GIVEN PASSAGE:
□ □ □ □

Knee Pain and Orthotic Support


Download PDF Now

The knee forms a crucial link in the lower extremity chain, transferring ground-reaction forces to the hips and trunk. Research has shown that normal walking with hard leather shoe heels produces a .5 G impact at the skull.1 Forces that can be measured as far up as the skull obviously transmit significant forces through all points in between. If the knees are not properly aligned, these forces can cause repetitive microtrauma in the knees as well as farther up the Kinetic Chain.

Barring trauma, most cases of knee pain stem from structural imbalances in the body, beginning with the feet. If excessive pronation is present, an increased rotational force is transmitted to the knee joint, causing a medial torquestrain. The ligaments, tendons and cartilage must resist this strain. Over time, this moderate stress develops into a microtrauma condition which causes gradual degenerative changes in the joint. We are all aware that structure dictates function.

When a patient has biomechanical problems in their feet from excessive pronation or supination, the forces from heel strike shock are not absorbed properly, but are transmitted directly into the knee joint. Over time, this stress can cause the knee to develop degenerative arthritic symptoms.

You need to address pedal imbalances to reduce rotation and shock stresses on the knees. This will control patients’ present symptoms and lessen future joint degeneration.

Clinical Management with the A-S-R Program

The A-S-R (Adjustments, Support and Rehabilitation) Program is a 3-step approach that allows you to provide comprehensive patient care by adjusting misalignments, supporting permanent structural faults and using rehabilitation to address soft tissue concerns.

Step 1: Adjust

Adjusting the knee removes restricted motion, especially internal rotation fixation and also helps put the knee in proper alignment.

□ □ □ □

DATA EXCERPTS:

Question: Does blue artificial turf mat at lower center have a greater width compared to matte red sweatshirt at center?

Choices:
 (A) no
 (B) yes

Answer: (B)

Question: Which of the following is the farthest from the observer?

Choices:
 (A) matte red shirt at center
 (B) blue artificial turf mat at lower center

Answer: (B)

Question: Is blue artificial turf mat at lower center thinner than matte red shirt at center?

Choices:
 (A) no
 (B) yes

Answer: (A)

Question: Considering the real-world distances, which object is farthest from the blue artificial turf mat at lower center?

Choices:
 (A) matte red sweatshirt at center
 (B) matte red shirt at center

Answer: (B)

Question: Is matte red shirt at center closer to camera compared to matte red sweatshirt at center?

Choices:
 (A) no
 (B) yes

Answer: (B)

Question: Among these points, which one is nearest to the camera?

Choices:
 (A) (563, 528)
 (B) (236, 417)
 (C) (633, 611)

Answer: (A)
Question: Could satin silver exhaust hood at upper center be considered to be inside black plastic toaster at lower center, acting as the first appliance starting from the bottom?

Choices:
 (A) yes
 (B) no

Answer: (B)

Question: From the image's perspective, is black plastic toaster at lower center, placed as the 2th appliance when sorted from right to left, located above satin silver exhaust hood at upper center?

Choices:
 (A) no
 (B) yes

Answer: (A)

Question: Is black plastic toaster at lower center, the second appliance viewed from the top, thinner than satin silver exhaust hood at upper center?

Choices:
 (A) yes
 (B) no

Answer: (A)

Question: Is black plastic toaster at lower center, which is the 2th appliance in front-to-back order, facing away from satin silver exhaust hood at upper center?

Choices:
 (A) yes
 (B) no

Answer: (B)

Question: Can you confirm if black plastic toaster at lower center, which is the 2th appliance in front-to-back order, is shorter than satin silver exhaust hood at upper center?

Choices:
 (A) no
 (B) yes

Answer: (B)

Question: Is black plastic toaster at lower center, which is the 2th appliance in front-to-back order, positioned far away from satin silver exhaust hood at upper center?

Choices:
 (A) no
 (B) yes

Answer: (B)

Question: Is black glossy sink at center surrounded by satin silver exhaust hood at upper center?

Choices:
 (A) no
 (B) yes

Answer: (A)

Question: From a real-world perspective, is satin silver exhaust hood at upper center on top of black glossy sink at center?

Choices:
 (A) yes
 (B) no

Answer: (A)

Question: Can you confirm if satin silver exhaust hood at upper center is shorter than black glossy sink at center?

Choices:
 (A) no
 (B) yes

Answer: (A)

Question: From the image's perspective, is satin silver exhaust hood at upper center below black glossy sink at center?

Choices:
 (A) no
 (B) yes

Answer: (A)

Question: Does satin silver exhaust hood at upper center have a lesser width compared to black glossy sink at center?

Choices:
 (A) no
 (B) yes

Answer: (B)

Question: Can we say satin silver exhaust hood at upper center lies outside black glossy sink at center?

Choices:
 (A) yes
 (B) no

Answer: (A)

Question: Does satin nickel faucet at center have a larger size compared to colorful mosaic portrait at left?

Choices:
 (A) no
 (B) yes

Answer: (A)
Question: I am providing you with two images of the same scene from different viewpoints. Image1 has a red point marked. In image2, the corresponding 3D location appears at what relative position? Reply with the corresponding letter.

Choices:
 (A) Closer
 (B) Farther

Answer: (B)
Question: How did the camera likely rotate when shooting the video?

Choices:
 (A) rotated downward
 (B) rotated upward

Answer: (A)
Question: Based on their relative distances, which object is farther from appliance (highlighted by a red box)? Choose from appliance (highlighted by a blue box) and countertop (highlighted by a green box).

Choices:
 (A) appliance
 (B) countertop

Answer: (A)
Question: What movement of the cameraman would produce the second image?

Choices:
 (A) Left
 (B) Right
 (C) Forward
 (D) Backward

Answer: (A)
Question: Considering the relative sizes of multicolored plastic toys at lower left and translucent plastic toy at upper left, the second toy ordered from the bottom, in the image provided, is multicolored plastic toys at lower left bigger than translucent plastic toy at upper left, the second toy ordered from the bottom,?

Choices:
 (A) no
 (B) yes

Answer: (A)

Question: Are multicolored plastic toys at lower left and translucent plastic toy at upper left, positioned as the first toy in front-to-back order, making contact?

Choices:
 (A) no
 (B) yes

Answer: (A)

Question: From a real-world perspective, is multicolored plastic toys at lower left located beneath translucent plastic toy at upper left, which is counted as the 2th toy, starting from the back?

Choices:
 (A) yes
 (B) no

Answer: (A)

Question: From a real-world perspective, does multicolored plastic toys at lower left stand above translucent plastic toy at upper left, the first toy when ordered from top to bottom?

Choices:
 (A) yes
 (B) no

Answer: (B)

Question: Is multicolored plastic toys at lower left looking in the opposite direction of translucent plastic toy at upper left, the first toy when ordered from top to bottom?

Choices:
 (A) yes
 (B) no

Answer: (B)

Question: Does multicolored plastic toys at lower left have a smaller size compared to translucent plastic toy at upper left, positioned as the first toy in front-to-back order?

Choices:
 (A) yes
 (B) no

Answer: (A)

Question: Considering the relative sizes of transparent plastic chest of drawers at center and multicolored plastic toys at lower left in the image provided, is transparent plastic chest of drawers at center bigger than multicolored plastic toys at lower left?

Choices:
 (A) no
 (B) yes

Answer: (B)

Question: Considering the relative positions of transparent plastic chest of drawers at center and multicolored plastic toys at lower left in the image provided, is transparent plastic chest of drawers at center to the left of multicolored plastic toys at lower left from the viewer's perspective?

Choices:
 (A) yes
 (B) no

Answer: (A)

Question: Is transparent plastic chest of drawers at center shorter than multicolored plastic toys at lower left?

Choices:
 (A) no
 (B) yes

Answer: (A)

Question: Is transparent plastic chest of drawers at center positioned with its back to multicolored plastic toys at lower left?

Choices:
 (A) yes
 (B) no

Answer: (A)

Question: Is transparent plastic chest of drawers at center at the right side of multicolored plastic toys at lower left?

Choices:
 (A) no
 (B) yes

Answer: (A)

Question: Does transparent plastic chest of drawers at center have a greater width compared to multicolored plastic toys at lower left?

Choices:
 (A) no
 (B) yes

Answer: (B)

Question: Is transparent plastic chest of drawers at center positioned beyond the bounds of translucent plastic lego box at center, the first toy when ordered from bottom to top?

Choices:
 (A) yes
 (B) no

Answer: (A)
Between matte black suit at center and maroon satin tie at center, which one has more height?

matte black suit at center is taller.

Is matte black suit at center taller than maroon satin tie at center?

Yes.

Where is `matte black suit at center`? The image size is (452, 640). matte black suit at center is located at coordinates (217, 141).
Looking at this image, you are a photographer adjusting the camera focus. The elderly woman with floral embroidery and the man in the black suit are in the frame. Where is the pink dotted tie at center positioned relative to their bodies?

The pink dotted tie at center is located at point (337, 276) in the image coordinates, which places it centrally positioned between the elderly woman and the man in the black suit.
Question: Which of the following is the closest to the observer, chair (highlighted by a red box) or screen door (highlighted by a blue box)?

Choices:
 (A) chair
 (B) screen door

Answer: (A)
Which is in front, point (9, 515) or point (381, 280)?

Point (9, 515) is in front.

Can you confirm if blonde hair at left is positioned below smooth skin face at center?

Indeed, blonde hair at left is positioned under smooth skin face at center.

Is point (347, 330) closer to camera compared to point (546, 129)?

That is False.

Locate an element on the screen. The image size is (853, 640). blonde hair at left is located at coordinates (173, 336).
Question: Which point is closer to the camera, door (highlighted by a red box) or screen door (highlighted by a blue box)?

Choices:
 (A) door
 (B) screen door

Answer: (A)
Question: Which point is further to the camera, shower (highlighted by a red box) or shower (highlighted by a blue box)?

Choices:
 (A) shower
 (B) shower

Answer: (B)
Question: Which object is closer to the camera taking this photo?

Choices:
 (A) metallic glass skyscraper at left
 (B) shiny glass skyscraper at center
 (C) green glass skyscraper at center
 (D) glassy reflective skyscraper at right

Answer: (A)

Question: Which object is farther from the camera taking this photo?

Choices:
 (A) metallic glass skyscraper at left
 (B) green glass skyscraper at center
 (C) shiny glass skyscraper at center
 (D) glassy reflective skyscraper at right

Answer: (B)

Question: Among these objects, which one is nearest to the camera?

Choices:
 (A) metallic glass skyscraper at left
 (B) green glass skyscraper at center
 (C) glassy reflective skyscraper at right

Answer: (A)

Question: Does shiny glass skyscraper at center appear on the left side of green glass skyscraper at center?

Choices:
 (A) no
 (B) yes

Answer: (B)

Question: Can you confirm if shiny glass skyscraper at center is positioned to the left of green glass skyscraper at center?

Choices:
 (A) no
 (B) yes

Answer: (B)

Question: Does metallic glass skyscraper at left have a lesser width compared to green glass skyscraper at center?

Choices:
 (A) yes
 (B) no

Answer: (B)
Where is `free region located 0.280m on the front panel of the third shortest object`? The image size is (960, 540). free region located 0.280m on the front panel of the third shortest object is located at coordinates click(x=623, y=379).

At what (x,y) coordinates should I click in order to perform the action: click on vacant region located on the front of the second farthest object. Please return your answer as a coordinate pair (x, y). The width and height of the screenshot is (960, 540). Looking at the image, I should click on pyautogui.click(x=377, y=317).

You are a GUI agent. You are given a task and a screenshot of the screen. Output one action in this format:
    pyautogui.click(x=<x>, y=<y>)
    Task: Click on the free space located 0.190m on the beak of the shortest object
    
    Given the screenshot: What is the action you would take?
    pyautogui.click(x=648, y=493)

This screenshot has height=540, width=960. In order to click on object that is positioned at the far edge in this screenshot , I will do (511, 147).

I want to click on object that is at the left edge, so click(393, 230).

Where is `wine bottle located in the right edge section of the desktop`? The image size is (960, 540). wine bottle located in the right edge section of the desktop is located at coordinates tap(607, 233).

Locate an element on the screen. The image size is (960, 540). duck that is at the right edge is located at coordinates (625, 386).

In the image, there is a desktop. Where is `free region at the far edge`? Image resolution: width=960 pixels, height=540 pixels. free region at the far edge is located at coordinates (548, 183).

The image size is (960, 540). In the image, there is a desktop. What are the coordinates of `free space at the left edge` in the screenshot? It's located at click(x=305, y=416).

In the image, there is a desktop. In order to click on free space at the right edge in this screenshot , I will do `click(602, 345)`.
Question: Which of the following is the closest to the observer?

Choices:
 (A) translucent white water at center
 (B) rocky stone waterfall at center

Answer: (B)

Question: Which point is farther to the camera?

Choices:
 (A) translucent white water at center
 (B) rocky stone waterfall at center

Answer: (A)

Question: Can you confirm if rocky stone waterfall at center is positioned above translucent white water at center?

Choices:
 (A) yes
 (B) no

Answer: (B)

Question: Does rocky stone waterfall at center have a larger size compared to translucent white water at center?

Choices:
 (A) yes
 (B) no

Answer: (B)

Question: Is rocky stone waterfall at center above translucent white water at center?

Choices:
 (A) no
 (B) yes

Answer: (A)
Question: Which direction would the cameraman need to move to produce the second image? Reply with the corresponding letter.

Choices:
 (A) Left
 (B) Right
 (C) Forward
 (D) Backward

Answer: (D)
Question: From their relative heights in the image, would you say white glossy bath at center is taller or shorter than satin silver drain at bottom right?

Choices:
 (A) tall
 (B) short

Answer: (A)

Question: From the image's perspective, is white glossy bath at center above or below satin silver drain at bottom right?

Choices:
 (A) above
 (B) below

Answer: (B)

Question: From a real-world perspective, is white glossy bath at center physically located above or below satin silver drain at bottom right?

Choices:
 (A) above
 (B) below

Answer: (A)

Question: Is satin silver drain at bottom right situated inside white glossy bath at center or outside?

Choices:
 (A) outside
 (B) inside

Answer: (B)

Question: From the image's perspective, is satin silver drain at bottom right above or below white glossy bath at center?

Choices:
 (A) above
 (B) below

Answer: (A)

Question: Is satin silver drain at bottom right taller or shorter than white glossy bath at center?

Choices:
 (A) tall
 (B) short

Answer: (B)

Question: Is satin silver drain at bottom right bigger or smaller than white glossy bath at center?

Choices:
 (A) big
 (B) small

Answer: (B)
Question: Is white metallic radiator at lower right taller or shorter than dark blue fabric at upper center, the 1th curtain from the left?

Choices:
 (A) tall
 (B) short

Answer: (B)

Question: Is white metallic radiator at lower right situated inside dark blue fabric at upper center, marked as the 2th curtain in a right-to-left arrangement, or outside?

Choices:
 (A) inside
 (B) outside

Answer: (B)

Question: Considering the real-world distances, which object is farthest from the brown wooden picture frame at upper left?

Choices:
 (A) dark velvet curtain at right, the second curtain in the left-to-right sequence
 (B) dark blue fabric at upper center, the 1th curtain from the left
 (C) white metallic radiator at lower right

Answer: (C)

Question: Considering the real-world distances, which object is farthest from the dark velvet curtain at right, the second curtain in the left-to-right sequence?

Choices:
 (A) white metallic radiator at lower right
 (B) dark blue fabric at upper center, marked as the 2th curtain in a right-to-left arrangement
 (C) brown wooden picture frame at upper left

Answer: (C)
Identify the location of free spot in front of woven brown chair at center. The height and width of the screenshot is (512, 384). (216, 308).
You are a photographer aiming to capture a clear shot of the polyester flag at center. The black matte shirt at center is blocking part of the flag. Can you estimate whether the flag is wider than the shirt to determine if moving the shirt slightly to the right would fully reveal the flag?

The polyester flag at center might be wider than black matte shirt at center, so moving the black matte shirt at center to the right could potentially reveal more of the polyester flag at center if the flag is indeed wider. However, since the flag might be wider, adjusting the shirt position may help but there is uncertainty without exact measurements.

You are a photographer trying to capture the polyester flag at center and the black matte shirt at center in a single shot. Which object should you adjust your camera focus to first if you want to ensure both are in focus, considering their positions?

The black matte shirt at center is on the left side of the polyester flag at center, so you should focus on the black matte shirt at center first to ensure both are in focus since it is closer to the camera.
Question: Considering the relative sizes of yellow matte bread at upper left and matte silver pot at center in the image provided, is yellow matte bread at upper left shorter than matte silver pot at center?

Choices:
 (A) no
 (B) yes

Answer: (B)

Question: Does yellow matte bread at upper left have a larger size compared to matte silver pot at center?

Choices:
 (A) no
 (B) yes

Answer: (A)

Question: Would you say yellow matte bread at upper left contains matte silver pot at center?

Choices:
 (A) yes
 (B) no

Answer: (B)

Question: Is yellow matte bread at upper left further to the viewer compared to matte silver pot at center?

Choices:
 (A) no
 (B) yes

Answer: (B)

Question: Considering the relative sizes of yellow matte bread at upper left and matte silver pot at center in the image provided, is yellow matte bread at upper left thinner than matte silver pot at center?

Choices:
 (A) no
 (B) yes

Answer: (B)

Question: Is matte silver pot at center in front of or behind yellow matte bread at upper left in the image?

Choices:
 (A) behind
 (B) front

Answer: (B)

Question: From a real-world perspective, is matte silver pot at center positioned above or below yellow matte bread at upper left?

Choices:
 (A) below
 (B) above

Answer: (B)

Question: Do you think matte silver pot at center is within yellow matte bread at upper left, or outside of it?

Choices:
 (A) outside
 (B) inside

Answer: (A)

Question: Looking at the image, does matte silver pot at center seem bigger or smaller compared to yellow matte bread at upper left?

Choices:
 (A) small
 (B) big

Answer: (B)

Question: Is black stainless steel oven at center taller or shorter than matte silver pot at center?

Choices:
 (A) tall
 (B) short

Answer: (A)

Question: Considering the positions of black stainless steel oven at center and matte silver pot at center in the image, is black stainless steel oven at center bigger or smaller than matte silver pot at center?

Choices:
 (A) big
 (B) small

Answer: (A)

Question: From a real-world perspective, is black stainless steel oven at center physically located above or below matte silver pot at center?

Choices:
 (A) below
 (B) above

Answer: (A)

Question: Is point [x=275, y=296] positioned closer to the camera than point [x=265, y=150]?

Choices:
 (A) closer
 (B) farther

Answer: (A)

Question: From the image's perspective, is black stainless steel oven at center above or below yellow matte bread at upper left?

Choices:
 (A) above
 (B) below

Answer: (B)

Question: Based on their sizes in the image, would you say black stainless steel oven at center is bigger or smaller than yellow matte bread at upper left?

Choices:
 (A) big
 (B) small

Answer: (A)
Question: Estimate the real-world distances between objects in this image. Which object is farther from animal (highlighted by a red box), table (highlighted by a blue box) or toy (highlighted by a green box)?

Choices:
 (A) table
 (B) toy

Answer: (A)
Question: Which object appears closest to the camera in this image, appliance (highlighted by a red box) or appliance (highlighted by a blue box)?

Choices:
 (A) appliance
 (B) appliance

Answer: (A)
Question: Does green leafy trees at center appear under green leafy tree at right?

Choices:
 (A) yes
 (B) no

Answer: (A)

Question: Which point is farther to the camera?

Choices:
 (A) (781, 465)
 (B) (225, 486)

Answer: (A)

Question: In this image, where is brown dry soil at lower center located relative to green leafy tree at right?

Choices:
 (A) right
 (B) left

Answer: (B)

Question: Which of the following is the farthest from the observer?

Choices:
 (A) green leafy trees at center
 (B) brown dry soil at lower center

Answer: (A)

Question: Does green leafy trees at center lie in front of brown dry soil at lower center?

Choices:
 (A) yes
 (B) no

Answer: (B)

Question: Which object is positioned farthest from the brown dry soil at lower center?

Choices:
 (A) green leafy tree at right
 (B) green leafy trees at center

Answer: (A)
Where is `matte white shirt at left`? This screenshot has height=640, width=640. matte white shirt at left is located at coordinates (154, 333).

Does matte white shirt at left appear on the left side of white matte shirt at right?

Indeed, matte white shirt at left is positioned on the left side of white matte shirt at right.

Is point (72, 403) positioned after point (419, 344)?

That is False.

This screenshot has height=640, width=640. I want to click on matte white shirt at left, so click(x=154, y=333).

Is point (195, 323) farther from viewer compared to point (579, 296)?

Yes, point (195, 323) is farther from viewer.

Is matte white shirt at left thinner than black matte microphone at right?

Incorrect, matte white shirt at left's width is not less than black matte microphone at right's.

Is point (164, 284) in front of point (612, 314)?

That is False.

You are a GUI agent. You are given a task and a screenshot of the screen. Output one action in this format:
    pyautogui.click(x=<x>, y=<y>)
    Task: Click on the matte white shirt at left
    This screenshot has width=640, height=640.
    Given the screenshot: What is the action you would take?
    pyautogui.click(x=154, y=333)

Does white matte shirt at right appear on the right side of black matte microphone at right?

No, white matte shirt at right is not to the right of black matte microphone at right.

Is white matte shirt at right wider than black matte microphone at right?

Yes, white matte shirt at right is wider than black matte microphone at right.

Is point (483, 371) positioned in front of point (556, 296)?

□ □ □ □

TASK LIST:
• A. According to the knee pain text, what impact at the skull does normal walking with hard leather shoe heels produce?
• B. Resume the knee pain text after its final sentence.
The listing above is separate material, apart from the knee pain text.

RESULTS OF THE EXERCISE:
• A. A .5 G impact.

• B.
Step 2: Support

Custom-made functional orthotics support the bones and soft tissues of the feet in their proper position of function. By correcting pedal imbalances, orthotics help prevent overuse injuries and knee-joint degeneration. A 1999 journal of Manipulative and Physiological Therapeutics research study proved that orthotics improve the structural alignment of the foot, creating a more symmetrical foundation throughout the Kinetic Chain.2 The shock­absorbing properties of orthotics provide almost immediate symptom relief for patients with chronic, degenerative knee problems.3

Step 3: Rehabilitate

Strengthening muscles that cross the knee joint with rehabilitative exercises helps stabilize the area and lower the incidence of serious knee injury.4 Foot Levelers’ Thera­Ciser® exercise system enables your patients that perform a range of move­ments to build strength in muscles interacting with the knee. The exercises include strengthening and coordinating contraction of muscles involved in flexion, extension and rotation.


Misalignments in the knees can cause pain and even put your patients at risk for degenerative joint changes. When the lower extremities are properly aligned, pedal imbalances are supported by orthotics and the supporting muscles are strengthened through rehab, your patients’ knee joints should remain functional for many years.


  1. Light LH, McLellan GE, Klenerman L. Skeletal transients on heel strike in normal walking with different footwear. J Biomech 1980; 13: 477–480.
  2. Kuhn DR et al: Radiographic evaluation of weightbearing orthotics and their effect on flexible pes planus. J Manip Physiol Ther 1999; 22(4): 221­–226.
  3. Hyland JK Musculoskeletal shock: causes and prevention. Practical Res Studies, 2001; 10(4): 1–4.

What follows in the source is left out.